A function that takes a single dependent variable with a vector of explanatory variable names (continuous or categorical variables) to produce a summary table.

Usage

summary_factorlist(.data, dependent = NULL, explanatory, cont = "mean",
  cont_cut = 5, p = FALSE, na_include = FALSE, column = FALSE,
  total_col = FALSE, orderbytotal = FALSE, fit_id = FALSE,
  na_to_missing = TRUE, add_dependent_label = FALSE,
  dependent_label_prefix = "Dependent: ", dependent_label_suffix = "")

Arguments

.data

Dataframe.

dependent

Character vector of length 1: name of dependent variable (2 to 5 factor levels).

explanatory

Character vector of any length: name(s) of explanatory variables.

cont

Summary for continuous variables: "mean" (standard deviation) or "median" (interquartile range).

cont_cut

Numeric: number of unique values in continuous variable at which to consider it a factor.

p

Logical: Include statistical test (see summary.formula).

na_include

Logical: include missing data in summary (NA).

column

Logical: Compute margins by column rather than row.

total_col

Logical: include a total column summing across factor levels.

orderbytotal

Logical: order final table by total column high to low.

fit_id

Logical: not used directly, allows merging via finalfit_merge.

na_to_missing

Logical: convert NA to 'Missing' when na_include=TRUE.

__PROBLEM TO WORK ON__. From the function documentation, pull out the passage between "Logical: Compute margins" and "merging via finalfit_merge.", inclusive, copying it word for word.

__DATA PROVIDED__.

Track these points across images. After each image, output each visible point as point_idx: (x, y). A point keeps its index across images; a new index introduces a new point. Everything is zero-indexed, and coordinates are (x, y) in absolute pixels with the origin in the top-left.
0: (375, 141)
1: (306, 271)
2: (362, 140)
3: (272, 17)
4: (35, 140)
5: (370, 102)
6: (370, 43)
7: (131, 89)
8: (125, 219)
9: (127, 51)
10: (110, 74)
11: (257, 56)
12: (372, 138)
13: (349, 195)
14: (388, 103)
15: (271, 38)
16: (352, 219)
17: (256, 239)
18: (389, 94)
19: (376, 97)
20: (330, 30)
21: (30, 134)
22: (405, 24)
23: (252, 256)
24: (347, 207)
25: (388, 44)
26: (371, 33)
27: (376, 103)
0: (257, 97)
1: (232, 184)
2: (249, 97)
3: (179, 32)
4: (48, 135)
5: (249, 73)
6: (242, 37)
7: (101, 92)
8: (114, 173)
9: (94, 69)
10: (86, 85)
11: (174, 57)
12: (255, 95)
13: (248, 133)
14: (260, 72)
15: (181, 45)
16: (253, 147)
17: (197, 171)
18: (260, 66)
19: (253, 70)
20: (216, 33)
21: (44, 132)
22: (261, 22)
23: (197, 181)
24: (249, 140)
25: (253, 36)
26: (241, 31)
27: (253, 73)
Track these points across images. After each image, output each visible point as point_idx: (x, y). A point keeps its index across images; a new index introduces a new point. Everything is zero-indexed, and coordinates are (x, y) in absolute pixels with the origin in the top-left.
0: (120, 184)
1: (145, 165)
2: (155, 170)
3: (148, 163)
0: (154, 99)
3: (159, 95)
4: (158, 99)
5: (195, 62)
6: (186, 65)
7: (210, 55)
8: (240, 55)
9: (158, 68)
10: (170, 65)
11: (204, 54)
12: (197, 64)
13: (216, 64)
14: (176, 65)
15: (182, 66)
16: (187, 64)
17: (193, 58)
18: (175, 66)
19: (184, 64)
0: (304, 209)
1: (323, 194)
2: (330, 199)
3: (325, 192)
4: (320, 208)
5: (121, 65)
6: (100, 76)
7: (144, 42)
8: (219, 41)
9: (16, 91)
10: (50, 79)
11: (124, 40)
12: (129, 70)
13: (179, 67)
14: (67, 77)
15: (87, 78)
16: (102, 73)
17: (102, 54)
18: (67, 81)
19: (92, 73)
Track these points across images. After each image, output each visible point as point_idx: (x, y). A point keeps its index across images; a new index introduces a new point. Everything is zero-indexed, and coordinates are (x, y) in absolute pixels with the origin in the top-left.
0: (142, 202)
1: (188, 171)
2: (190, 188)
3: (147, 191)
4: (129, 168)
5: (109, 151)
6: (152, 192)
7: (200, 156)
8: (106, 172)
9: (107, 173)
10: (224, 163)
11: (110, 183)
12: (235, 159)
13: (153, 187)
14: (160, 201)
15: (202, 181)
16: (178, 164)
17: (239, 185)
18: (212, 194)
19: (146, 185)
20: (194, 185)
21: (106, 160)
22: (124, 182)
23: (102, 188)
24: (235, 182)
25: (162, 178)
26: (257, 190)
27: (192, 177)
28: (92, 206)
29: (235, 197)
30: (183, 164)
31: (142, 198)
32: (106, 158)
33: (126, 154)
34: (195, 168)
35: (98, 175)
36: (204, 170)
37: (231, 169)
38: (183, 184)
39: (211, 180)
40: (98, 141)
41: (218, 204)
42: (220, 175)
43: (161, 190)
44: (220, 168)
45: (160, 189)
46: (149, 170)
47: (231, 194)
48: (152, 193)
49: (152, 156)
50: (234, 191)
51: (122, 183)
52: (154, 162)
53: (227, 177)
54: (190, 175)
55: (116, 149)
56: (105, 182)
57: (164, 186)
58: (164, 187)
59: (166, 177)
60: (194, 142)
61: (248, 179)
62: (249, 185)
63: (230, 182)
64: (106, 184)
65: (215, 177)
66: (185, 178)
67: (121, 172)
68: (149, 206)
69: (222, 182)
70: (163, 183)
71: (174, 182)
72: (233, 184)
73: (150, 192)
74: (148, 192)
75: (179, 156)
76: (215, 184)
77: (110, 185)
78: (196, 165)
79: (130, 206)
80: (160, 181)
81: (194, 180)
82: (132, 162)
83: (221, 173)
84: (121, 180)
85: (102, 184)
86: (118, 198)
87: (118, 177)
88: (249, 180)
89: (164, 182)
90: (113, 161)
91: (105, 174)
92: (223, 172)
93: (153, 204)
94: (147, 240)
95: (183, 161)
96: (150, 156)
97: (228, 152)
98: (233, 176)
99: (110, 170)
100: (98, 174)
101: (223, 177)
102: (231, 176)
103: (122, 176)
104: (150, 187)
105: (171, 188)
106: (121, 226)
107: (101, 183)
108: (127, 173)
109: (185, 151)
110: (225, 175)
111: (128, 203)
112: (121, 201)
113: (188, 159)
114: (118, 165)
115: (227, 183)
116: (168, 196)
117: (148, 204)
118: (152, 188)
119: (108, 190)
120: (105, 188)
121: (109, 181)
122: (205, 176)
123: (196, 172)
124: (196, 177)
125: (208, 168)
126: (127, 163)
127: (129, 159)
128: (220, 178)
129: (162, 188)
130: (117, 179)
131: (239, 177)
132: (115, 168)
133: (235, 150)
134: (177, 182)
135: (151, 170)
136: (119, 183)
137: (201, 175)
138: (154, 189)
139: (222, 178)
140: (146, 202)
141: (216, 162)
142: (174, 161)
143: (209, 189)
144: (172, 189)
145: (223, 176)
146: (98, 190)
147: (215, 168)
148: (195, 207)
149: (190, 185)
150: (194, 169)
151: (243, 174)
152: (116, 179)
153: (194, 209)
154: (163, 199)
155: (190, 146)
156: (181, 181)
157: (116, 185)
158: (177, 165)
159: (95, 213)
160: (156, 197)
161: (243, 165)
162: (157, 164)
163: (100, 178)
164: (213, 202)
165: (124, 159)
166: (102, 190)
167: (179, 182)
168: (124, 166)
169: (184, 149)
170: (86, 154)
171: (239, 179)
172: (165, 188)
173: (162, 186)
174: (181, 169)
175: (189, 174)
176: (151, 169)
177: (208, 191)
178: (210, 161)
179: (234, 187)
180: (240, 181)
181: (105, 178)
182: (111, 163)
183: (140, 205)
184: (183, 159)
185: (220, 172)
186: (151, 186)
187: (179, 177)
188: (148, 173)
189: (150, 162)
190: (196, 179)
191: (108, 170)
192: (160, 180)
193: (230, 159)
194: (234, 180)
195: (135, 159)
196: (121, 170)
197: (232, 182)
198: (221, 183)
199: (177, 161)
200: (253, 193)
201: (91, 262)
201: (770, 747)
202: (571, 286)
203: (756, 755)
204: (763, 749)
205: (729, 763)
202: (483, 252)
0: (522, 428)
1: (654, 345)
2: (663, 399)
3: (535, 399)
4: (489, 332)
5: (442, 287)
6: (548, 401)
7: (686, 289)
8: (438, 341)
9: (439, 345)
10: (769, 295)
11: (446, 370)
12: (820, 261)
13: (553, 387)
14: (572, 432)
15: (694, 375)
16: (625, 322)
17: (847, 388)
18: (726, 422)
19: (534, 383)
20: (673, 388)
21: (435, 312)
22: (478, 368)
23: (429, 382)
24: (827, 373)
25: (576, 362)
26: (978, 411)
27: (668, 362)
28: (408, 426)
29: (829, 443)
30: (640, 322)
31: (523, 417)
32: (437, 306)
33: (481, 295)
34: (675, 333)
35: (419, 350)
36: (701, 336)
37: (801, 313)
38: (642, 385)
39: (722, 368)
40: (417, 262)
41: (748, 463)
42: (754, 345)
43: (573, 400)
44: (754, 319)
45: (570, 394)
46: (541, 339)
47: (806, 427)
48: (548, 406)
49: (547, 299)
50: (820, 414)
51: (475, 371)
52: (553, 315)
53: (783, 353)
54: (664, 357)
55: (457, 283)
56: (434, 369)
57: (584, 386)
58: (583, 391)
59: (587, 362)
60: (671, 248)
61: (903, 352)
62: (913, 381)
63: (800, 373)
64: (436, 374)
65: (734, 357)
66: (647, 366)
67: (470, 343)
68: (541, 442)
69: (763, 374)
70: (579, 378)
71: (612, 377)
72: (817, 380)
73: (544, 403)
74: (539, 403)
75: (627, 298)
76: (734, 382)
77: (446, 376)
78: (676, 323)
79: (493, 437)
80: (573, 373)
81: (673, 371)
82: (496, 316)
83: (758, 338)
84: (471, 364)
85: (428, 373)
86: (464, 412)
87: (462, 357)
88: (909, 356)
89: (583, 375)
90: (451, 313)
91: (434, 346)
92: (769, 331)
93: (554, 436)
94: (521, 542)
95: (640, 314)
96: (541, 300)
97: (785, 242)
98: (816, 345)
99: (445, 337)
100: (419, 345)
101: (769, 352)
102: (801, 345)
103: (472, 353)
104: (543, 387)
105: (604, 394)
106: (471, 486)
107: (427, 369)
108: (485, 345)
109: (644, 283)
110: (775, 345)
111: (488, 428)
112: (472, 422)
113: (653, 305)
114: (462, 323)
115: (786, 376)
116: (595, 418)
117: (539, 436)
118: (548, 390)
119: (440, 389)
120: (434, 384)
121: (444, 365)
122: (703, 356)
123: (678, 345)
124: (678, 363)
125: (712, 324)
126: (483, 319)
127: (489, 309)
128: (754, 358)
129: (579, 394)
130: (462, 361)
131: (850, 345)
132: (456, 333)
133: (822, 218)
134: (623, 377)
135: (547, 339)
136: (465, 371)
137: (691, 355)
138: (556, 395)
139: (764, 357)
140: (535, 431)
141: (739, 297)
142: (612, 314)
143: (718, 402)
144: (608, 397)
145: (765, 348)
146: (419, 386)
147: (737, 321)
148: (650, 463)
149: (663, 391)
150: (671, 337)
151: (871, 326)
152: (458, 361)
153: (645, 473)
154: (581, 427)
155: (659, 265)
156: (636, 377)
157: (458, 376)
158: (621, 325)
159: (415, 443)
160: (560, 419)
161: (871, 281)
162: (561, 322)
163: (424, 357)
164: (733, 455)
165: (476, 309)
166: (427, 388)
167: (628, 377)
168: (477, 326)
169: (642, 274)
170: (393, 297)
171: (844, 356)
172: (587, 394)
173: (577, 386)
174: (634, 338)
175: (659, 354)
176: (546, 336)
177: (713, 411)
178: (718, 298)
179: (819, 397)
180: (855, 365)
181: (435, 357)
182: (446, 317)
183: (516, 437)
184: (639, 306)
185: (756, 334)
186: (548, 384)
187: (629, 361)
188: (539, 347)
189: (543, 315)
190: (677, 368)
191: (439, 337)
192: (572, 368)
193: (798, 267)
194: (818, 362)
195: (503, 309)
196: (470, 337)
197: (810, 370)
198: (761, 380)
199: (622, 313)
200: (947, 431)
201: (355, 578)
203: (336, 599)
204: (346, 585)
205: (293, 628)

__OUTPUT__.
Logical: Compute margins by column rather than row.

total_col

Logical: include a total column summing across factor levels.

orderbytotal

Logical: order final table by total column high to low.

fit_id

Logical: not used directly, allows merging via finalfit_merge.